## YOUR TASK
State how many lines in the records below contain the string "construcción", and give nothing besides that number.

- Opening Delimiter -

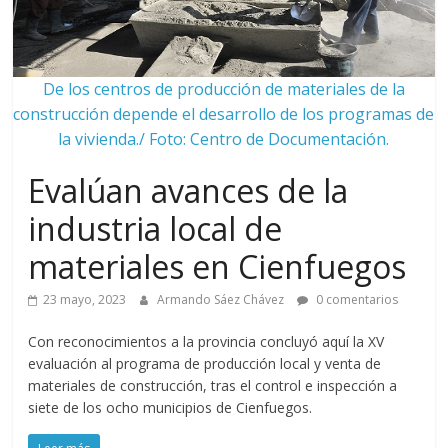
De los centros de producción de materiales de la
construcción depende el desarrollo de los programas de
la vivienda./ Foto: Centro de Documentación.
Evalúan avances de la
industria local de
materiales en Cienfuegos
23 mayo, 2023
Armando Sáez Chávez
0 comentarios
Con reconocimientos a la provincia concluyó aquí la XV
evaluación al programa de producción local y venta de
materiales de construcción, tras el control e inspección a
siete de los ocho municipios de Cienfuegos.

- Closing Delimiter -

## OUTPUT BELOW
2